MATERIAL PROVIDED –
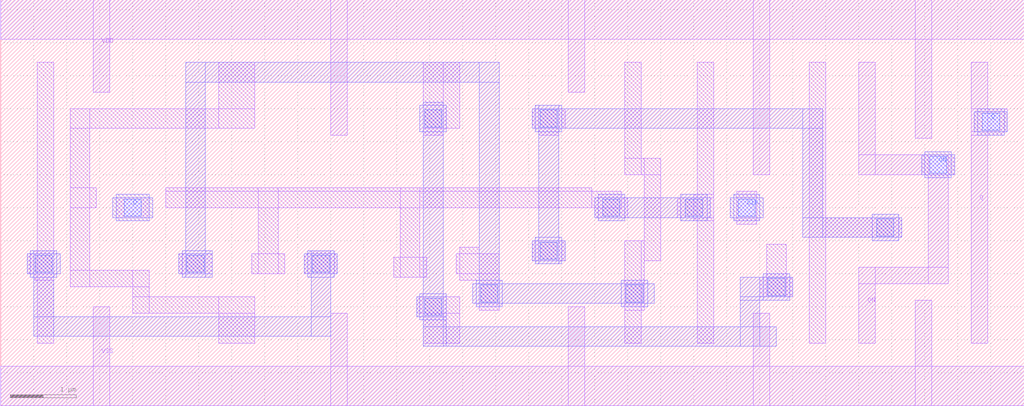
<source format=lef>
# Copyright 2022 Google LLC
# Licensed under the Apache License, Version 2.0 (the "License");
# you may not use this file except in compliance with the License.
# You may obtain a copy of the License at
#
#      http://www.apache.org/licenses/LICENSE-2.0
#
# Unless required by applicable law or agreed to in writing, software
# distributed under the License is distributed on an "AS IS" BASIS,
# WITHOUT WARRANTIES OR CONDITIONS OF ANY KIND, either express or implied.
# See the License for the specific language governing permissions and
# limitations under the License.
VERSION 5.7 ;
BUSBITCHARS "[]" ;
DIVIDERCHAR "/" ;

MACRO gf180mcu_osu_sc_gp9t3v3__dffn_1
  CLASS CORE ;
  ORIGIN 0 0 ;
  FOREIGN gf180mcu_osu_sc_gp9t3v3__dffn_1 0 0 ;
  SIZE 15.5 BY 6.15 ;
  SYMMETRY X Y ;
  SITE gf180mcu_osu_sc_gp9t3v3 ;
  PIN VDD
    DIRECTION INOUT ;
    USE POWER ;
    SHAPE ABUTMENT ;
    PORT
      LAYER MET1 ;
        RECT 0 5.55 15.5 6.15 ;
        RECT 13.85 4.05 14.1 6.15 ;
        RECT 11.4 3.5 11.65 6.15 ;
        RECT 8.6 4.75 8.85 6.15 ;
        RECT 5 4.1 5.25 6.15 ;
        RECT 1.4 4.75 1.65 6.15 ;
    END
  END VDD
  PIN VSS
    DIRECTION INOUT ;
    USE GROUND ;
    PORT
      LAYER MET1 ;
        RECT 0 0 15.5 0.6 ;
        RECT 13.85 0 14.1 1.6 ;
        RECT 11.4 0 11.65 1.4 ;
        RECT 8.6 0 8.85 1.5 ;
        RECT 5 0 5.25 1.4 ;
        RECT 1.4 0 1.65 1.5 ;
    END
  END VSS
  PIN CLK
    DIRECTION INPUT ;
    USE CLOCK ;
    PORT
      LAYER MET1 ;
        RECT 11.15 2.75 11.45 3.25 ;
      LAYER MET2 ;
        RECT 11.05 2.85 11.55 3.15 ;
        RECT 11.1 2.8 11.5 3.2 ;
      LAYER VIA12 ;
        RECT 11.17 2.87 11.43 3.13 ;
    END
  END CLK
  PIN D
    DIRECTION INPUT ;
    USE SIGNAL ;
    PORT
      LAYER MET1 ;
        RECT 1.75 2.85 2.25 3.15 ;
      LAYER MET2 ;
        RECT 1.7 2.85 2.3 3.15 ;
        RECT 1.75 2.8 2.25 3.2 ;
      LAYER VIA12 ;
        RECT 1.87 2.87 2.13 3.13 ;
    END
  END D
  PIN Q
    DIRECTION OUTPUT ;
    USE SIGNAL ;
    PORT
      LAYER MET1 ;
        RECT 14.7 4.15 15.25 4.5 ;
        RECT 14.7 4.1 15.2 4.5 ;
        RECT 14.7 0.95 14.95 5.2 ;
      LAYER MET2 ;
        RECT 14.75 4.15 15.25 4.45 ;
        RECT 14.8 4.1 15.2 4.5 ;
      LAYER VIA12 ;
        RECT 14.87 4.17 15.13 4.43 ;
    END
  END Q
  PIN QN
    DIRECTION OUTPUT ;
    USE SIGNAL ;
    PORT
      LAYER MET1 ;
        RECT 13 3.5 14.45 3.8 ;
        RECT 14.05 1.85 14.35 3.8 ;
        RECT 13 1.85 14.35 2.1 ;
        RECT 13 3.5 13.25 5.2 ;
        RECT 13 0.95 13.25 2.1 ;
      LAYER MET2 ;
        RECT 13.95 3.5 14.45 3.8 ;
        RECT 14 3.45 14.4 3.85 ;
      LAYER VIA12 ;
        RECT 14.07 3.52 14.33 3.78 ;
    END
  END QN
  OBS
    LAYER MET2 ;
      RECT 8.1 4.15 8.5 4.55 ;
      RECT 8.05 4.2 12.45 4.5 ;
      RECT 12.15 2.55 12.45 4.5 ;
      RECT 8.15 2.15 8.45 4.55 ;
      RECT 13.2 2.5 13.6 2.9 ;
      RECT 12.15 2.55 13.65 2.85 ;
      RECT 8.1 2.15 8.5 2.55 ;
      RECT 8.05 2.2 8.55 2.5 ;
      RECT 6.4 0.9 6.7 4.6 ;
      RECT 6.35 4.15 6.75 4.55 ;
      RECT 11.55 1.6 11.95 2 ;
      RECT 11.2 1.65 12 1.95 ;
      RECT 6.35 1.3 6.75 1.7 ;
      RECT 6.4 0.9 6.75 1.7 ;
      RECT 6.3 1.35 6.75 1.65 ;
      RECT 11.2 1.6 11.95 1.95 ;
      RECT 11.2 0.9 11.5 1.95 ;
      RECT 6.4 0.9 11.75 1.2 ;
      RECT 10.3 2.8 10.7 3.2 ;
      RECT 9.05 2.8 9.45 3.2 ;
      RECT 9 2.85 10.75 3.15 ;
      RECT 2.8 4.9 7.55 5.2 ;
      RECT 7.25 1.5 7.55 5.2 ;
      RECT 2.8 1.95 3.1 5.2 ;
      RECT 2.75 1.95 3.2 2.35 ;
      RECT 2.7 2 3.2 2.3 ;
      RECT 9.4 1.5 9.8 1.9 ;
      RECT 7.2 1.5 7.6 1.9 ;
      RECT 7.15 1.55 9.9 1.85 ;
      RECT 4.65 1.95 5.05 2.35 ;
      RECT 0.45 1.95 0.85 2.35 ;
      RECT 4.6 2 5.1 2.3 ;
      RECT 0.4 2 0.9 2.3 ;
      RECT 4.7 1.05 5 2.35 ;
      RECT 0.5 1.05 0.8 2.35 ;
      RECT 0.5 1.05 5 1.35 ;
    LAYER VIA12 ;
      RECT 13.27 2.57 13.53 2.83 ;
      RECT 11.62 1.67 11.88 1.93 ;
      RECT 10.37 2.87 10.63 3.13 ;
      RECT 9.47 1.57 9.73 1.83 ;
      RECT 9.12 2.87 9.38 3.13 ;
      RECT 8.17 2.22 8.43 2.48 ;
      RECT 8.17 4.22 8.43 4.48 ;
      RECT 7.27 1.57 7.53 1.83 ;
      RECT 6.42 1.37 6.68 1.63 ;
      RECT 6.42 4.22 6.68 4.48 ;
      RECT 4.72 2.02 4.98 2.28 ;
      RECT 2.82 2.02 3.08 2.28 ;
      RECT 0.52 2.02 0.78 2.28 ;
    LAYER MET1 ;
      RECT 12.25 0.95 12.5 5.2 ;
      RECT 12.25 2.55 13.65 2.85 ;
      RECT 11.6 1.65 11.9 2.45 ;
      RECT 11.5 1.65 12 1.95 ;
      RECT 10.55 0.95 10.8 5.2 ;
      RECT 10.5 2.8 10.8 3.2 ;
      RECT 10.25 2.85 10.8 3.15 ;
      RECT 9.45 3.5 9.7 5.2 ;
      RECT 9.45 3.5 10 3.75 ;
      RECT 9.75 2.2 10 3.75 ;
      RECT 9.45 1.45 9.75 2.5 ;
      RECT 9.45 0.95 9.7 2.5 ;
      RECT 2.5 3 8.95 3.3 ;
      RECT 2.5 3 9.4 3.25 ;
      RECT 9 2.85 9.5 3.15 ;
      RECT 6.05 1.95 6.35 3.3 ;
      RECT 3.9 2 4.2 3.3 ;
      RECT 3.8 2 4.3 2.3 ;
      RECT 5.95 1.95 6.45 2.25 ;
      RECT 8.05 4.2 8.55 4.5 ;
      RECT 8.15 4.1 8.45 4.5 ;
      RECT 6.95 1.9 7.25 2.4 ;
      RECT 6.9 2 7.55 2.3 ;
      RECT 7.25 1.45 7.55 2.3 ;
      RECT 6.3 1.4 6.95 1.65 ;
      RECT 6.4 0.95 6.95 1.65 ;
      RECT 6.4 4.2 6.95 5.2 ;
      RECT 6.4 4.1 6.7 5.2 ;
      RECT 4.7 2 5 2.35 ;
      RECT 4.6 2 5.1 2.3 ;
      RECT 3.3 4.2 3.85 5.2 ;
      RECT 1.05 4.2 3.85 4.5 ;
      RECT 1.05 1.8 1.35 4.5 ;
      RECT 1.05 3 1.45 3.3 ;
      RECT 1.05 1.8 2.25 2.05 ;
      RECT 2 1.4 2.25 2.05 ;
      RECT 2 1.4 3.85 1.65 ;
      RECT 3.3 0.95 3.85 1.65 ;
      RECT 0.55 0.95 0.8 5.2 ;
      RECT 0.5 1.9 0.8 2.35 ;
      RECT 0.4 2 0.8 2.3 ;
      RECT 8.05 2.2 8.55 2.5 ;
      RECT 2.7 2 3.2 2.3 ;
  END
END gf180mcu_osu_sc_gp9t3v3__dffn_1

</source>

INSTRUCTIONS FOR THE TASK – Using the records above, set down exactly the lines from the one with "SIZE 15.5 BY 6.15 ;" through the one with "RECT 13.95 3.5 14.45 3.8 ;", inclusive, and nothing more.

ANSWER TO THE EXERCISE –
  SIZE 15.5 BY 6.15 ;
  SYMMETRY X Y ;
  SITE gf180mcu_osu_sc_gp9t3v3 ;
  PIN VDD
    DIRECTION INOUT ;
    USE POWER ;
    SHAPE ABUTMENT ;
    PORT
      LAYER MET1 ;
        RECT 0 5.55 15.5 6.15 ;
        RECT 13.85 4.05 14.1 6.15 ;
        RECT 11.4 3.5 11.65 6.15 ;
        RECT 8.6 4.75 8.85 6.15 ;
        RECT 5 4.1 5.25 6.15 ;
        RECT 1.4 4.75 1.65 6.15 ;
    END
  END VDD
  PIN VSS
    DIRECTION INOUT ;
    USE GROUND ;
    PORT
      LAYER MET1 ;
        RECT 0 0 15.5 0.6 ;
        RECT 13.85 0 14.1 1.6 ;
        RECT 11.4 0 11.65 1.4 ;
        RECT 8.6 0 8.85 1.5 ;
        RECT 5 0 5.25 1.4 ;
        RECT 1.4 0 1.65 1.5 ;
    END
  END VSS
  PIN CLK
    DIRECTION INPUT ;
    USE CLOCK ;
    PORT
      LAYER MET1 ;
        RECT 11.15 2.75 11.45 3.25 ;
      LAYER MET2 ;
        RECT 11.05 2.85 11.55 3.15 ;
        RECT 11.1 2.8 11.5 3.2 ;
      LAYER VIA12 ;
        RECT 11.17 2.87 11.43 3.13 ;
    END
  END CLK
  PIN D
    DIRECTION INPUT ;
    USE SIGNAL ;
    PORT
      LAYER MET1 ;
        RECT 1.75 2.85 2.25 3.15 ;
      LAYER MET2 ;
        RECT 1.7 2.85 2.3 3.15 ;
        RECT 1.75 2.8 2.25 3.2 ;
      LAYER VIA12 ;
        RECT 1.87 2.87 2.13 3.13 ;
    END
  END D
  PIN Q
    DIRECTION OUTPUT ;
    USE SIGNAL ;
    PORT
      LAYER MET1 ;
        RECT 14.7 4.15 15.25 4.5 ;
        RECT 14.7 4.1 15.2 4.5 ;
        RECT 14.7 0.95 14.95 5.2 ;
      LAYER MET2 ;
        RECT 14.75 4.15 15.25 4.45 ;
        RECT 14.8 4.1 15.2 4.5 ;
      LAYER VIA12 ;
        RECT 14.87 4.17 15.13 4.43 ;
    END
  END Q
  PIN QN
    DIRECTION OUTPUT ;
    USE SIGNAL ;
    PORT
      LAYER MET1 ;
        RECT 13 3.5 14.45 3.8 ;
        RECT 14.05 1.85 14.35 3.8 ;
        RECT 13 1.85 14.35 2.1 ;
        RECT 13 3.5 13.25 5.2 ;
        RECT 13 0.95 13.25 2.1 ;
      LAYER MET2 ;
        RECT 13.95 3.5 14.45 3.8 ;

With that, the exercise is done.